Trust Exercise (Choi) - Discussion Questions

Discussion Questions
We'll add publisher questions if and when they're available; in the meantime, use our LitLovers talking points to help start a discussion for TRUST EXERCISE … then take off on your own:

1. Any one of these talking points could relate to your own life. As you consider each question with regards to Susan Choi's novel, also consider it in terms of your own experiences and what you recall of your adolescent years. Ask yourself how reliable your own memory is, and how others might remember those same events.

2. Start your discussion off with the central couple, Sarah and David. Talk about each as a character and the degree to which Choi enables us to get inside them, to know them. Also, talk about their love for one another. What is it that draws the couple together? Does their attachment feel true; is it deeply felt as, say, a more mature adult's?

3. Talk about Mr. Kingsley. In what ways does he overstep bounds? How does he use his students' own confusion and anxiety to bolster his lessons? Have you ever known teachers/professors like Kingsley?

4. Do the students have any concept of how transgressive, even dangerous, Kingsley's lessons are? How do they view these intimate dynamics?

5. Choi writes of "the excruciating in-betweenness of no longer being children, yet lacking those powers enjoyed by adults." How does her novel depict that line between adolescence and adulthood? In what ways is the line blurred and confusing, thrilling and dangerous?

6. What is the significance of the novel's title, Trust Exercise? Consider that each section of the novel uses the phrase as its title, focusing on a different set of betrayals. Is Choi's novel itself a "trust exercise"? Are all novels? (Now we're in the realm of meta fiction.)

7. At what point in the novel do you first begin to realize that perhaps you've misunderstood what you originally thought was happening?

8. Fast forward 15 years, to the second half of the novel.

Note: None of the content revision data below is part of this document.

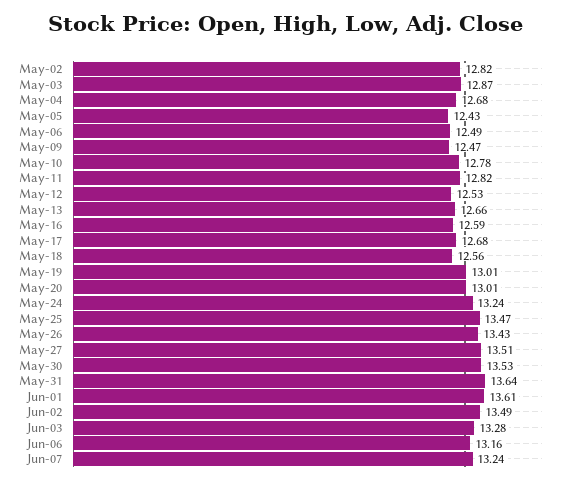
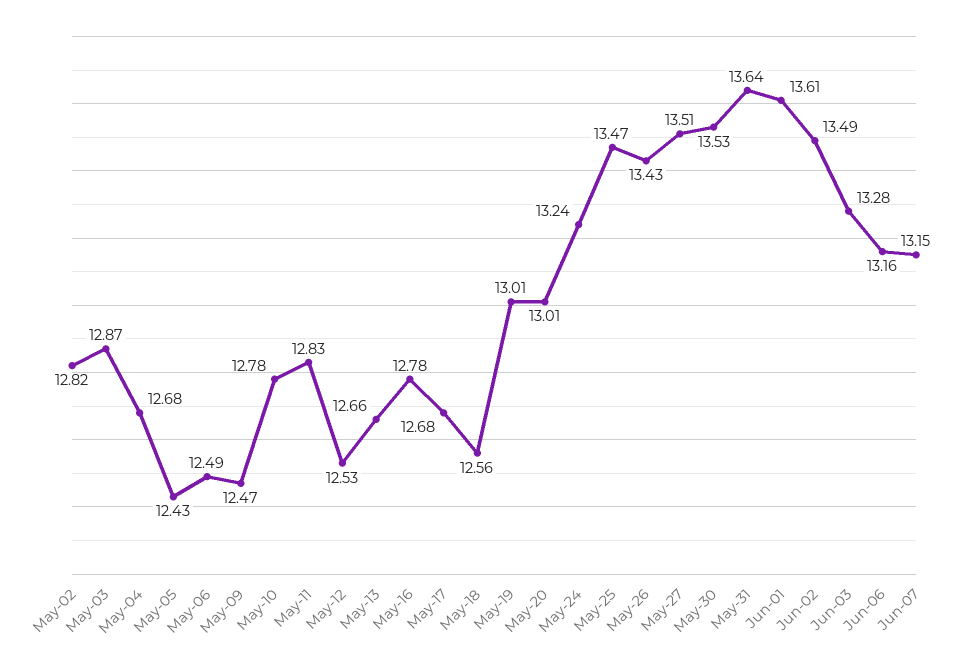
May-11: 12.82 -> 12.83
May-16: 12.59 -> 12.78
Jun-07: 13.24 -> 13.15

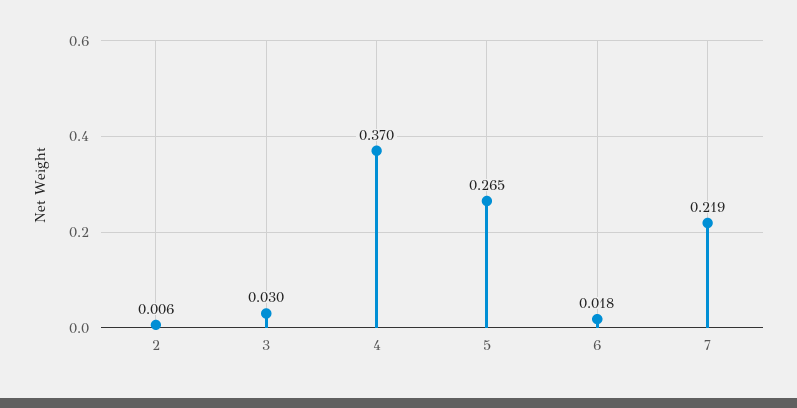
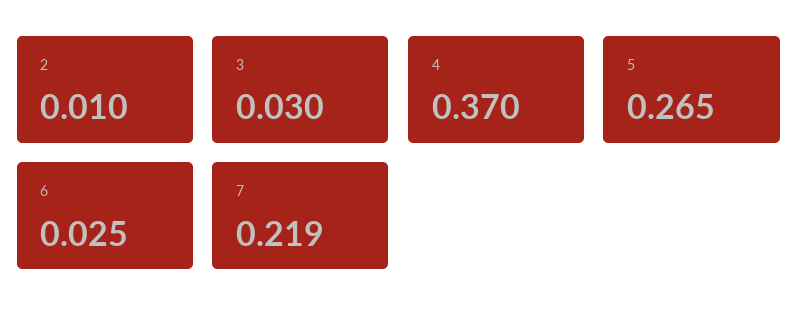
2: 0.006 -> 0.01
6: 0.018 -> 0.025

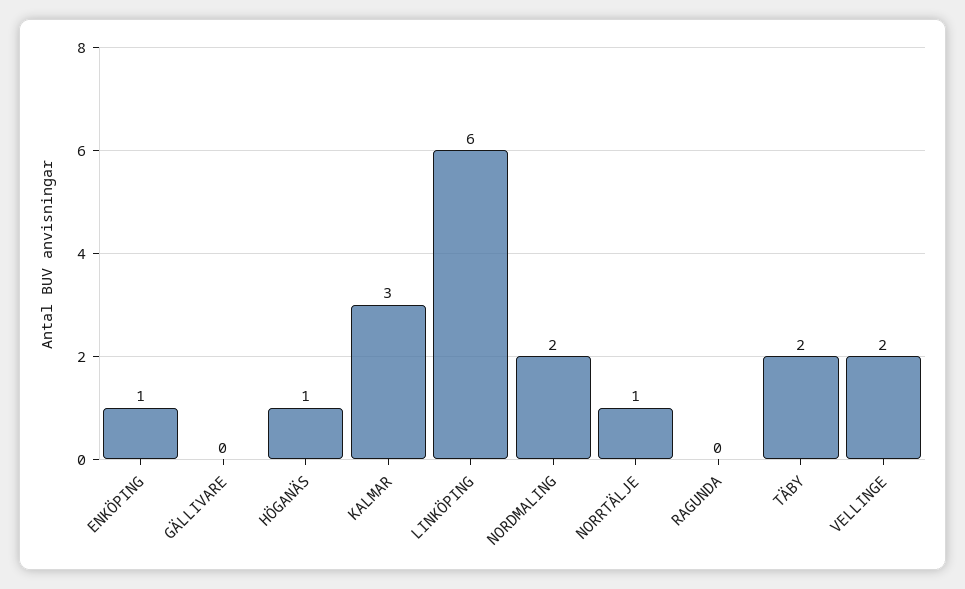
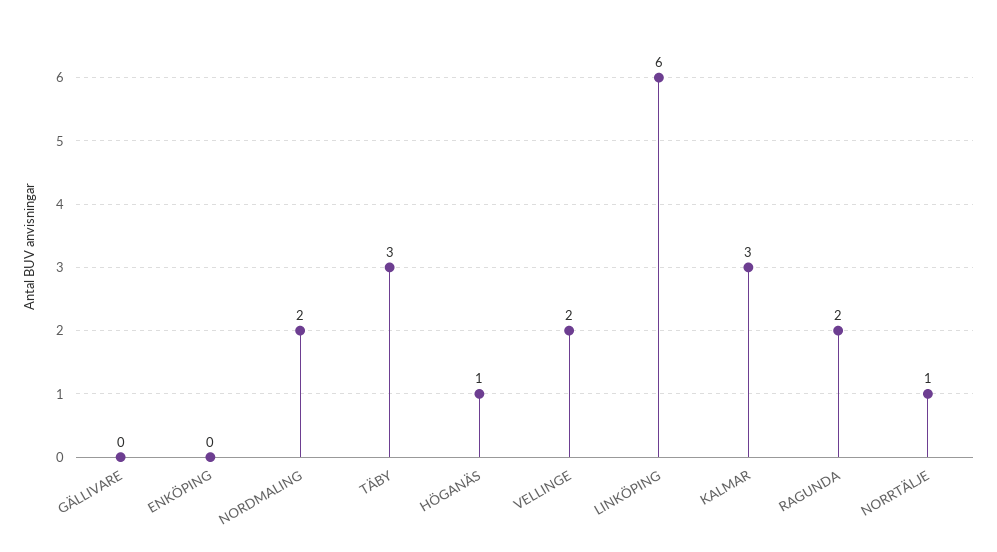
ENKÖPING: 1 -> 0
RAGUNDA: 0 -> 2
TÄBY: 2 -> 3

How have characters and their lives been altered?

9. Follow-up to Question 8: High school years, especially, can be transforming as well deforming, with the scars of betrayals and hurts carried forward, well into adulthood. What are the scars that Choi's characters bear (or perhaps bare)?

10. Related to Question 5: At one point, David talks with Sarah's old friend, recalling students who, they believe, slept with the director. David insists, "We knew what we were doing. Remember what we were like?" "We were children," Sarah's friend points out." But David retorts, "We were never children." What does he mean? How aware are teens to the issues of abuse? Should they know better—are they capable of knowing better?

11. How does the play in the second half reveal what actually happened in the first half?

12. Is Sarah's book betrayal, revenge, or is it art?

13. Discuss the ways in which Trust Exercise takes aim at a number of cultural issues, including the cult of the "Great Man" and the "Elite Brotherhood of the Arts." In what other ways is the book satirical?

(Questions by LitLovers. Please feel free to use them, online and off, with attribution. Thanks.)